● OBJECTIVE: Reproduce each of the rows below word for word, leaving out the pictures.

● Element and region data:
________________
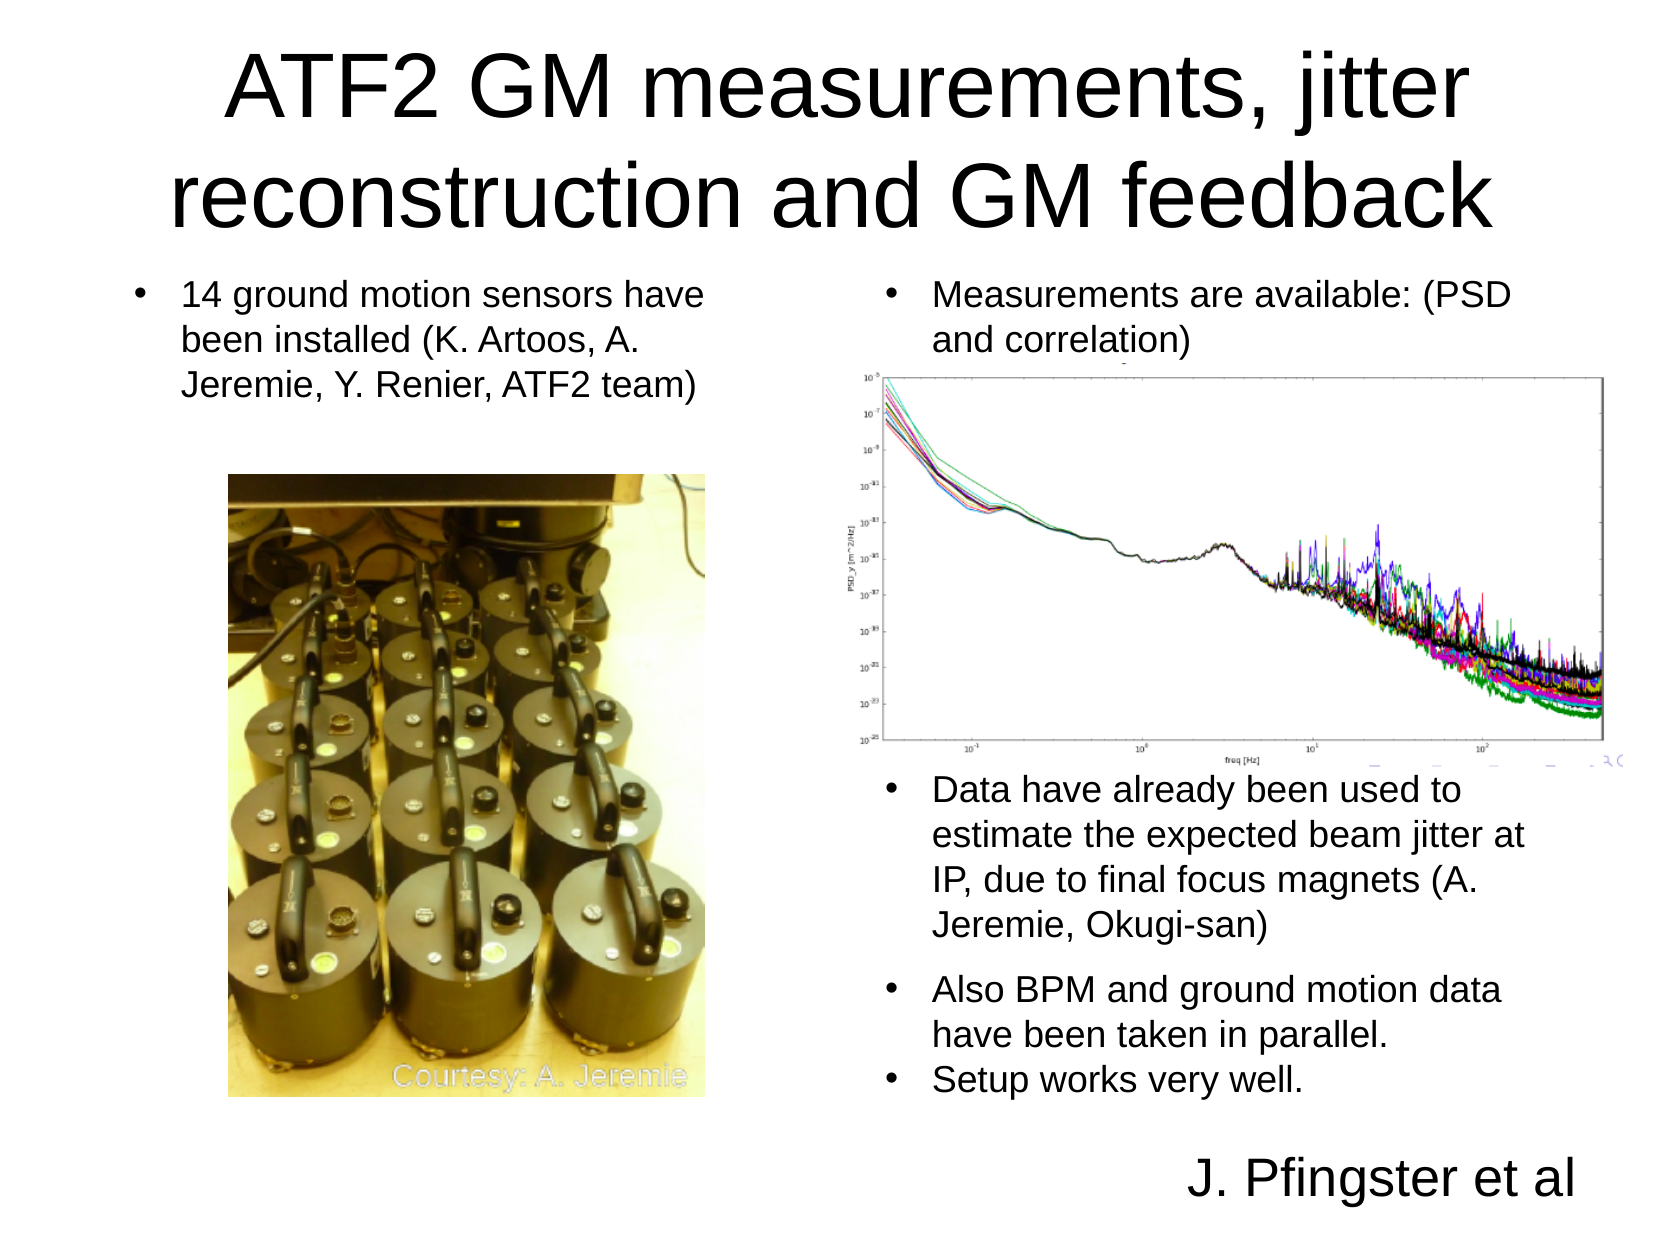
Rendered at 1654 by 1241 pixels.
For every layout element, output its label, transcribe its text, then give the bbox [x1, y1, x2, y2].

picture [228, 474, 705, 1097]
text_box J. Pfingster et al [1172, 1139, 1592, 1216]
text_box 14 ground motion sensors have been installed (K. Artoos, A. Jeremie, Y. Renier, ATF2 team) [119, 262, 803, 413]
text_box Measurements are available: (PSD and correlation) Data have already been used to estimate the expected beam jitter at IP, due to final focus magnets (A. Jeremie, Okugi-san) Also BPM and ground motion data have been taken in parallel. Setup works very well. [870, 769, 1592, 1108]
title ATF2 GM measurements, jitter reconstruction and GM feedback [93, 0, 1571, 271]
text_box Measurements are available: (PSD and correlation) Data have already been used to estimate the expected beam jitter at IP, due to final focus magnets (A. Jeremie, Okugi-san) Also BPM and ground motion data have been taken in parallel. Setup works very well. [870, 262, 1592, 363]
picture [835, 363, 1623, 769]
________________
● EXERCISE RESPONSE:
Rendered at 1654 by 1241 pixels.
For every layout element, output its label, transcribe its text, then give the bbox [x1, y1, x2, y2].

picture [228, 474, 705, 1097]
text_box J. Pfingster et al [1172, 1139, 1592, 1216]
text_box 14 ground motion sensors have been installed (K. Artoos, A. Jeremie, Y. Renier, ATF2 team) [119, 262, 803, 413]
text_box Measurements are available: (PSD and correlation) Data have already been used to estimate the expected beam jitter at IP, due to final focus magnets (A. Jeremie, Okugi-san) Also BPM and ground motion data have been taken in parallel. Setup works very well. [870, 769, 1592, 1108]
title ATF2 GM measurements, jitter reconstruction and GM feedback [93, 0, 1571, 271]
text_box Measurements are available: (PSD and correlation) Data have already been used to estimate the expected beam jitter at IP, due to final focus magnets (A. Jeremie, Okugi-san) Also BPM and ground motion data have been taken in parallel. Setup works very well. [870, 262, 1592, 363]
picture [835, 363, 1623, 769]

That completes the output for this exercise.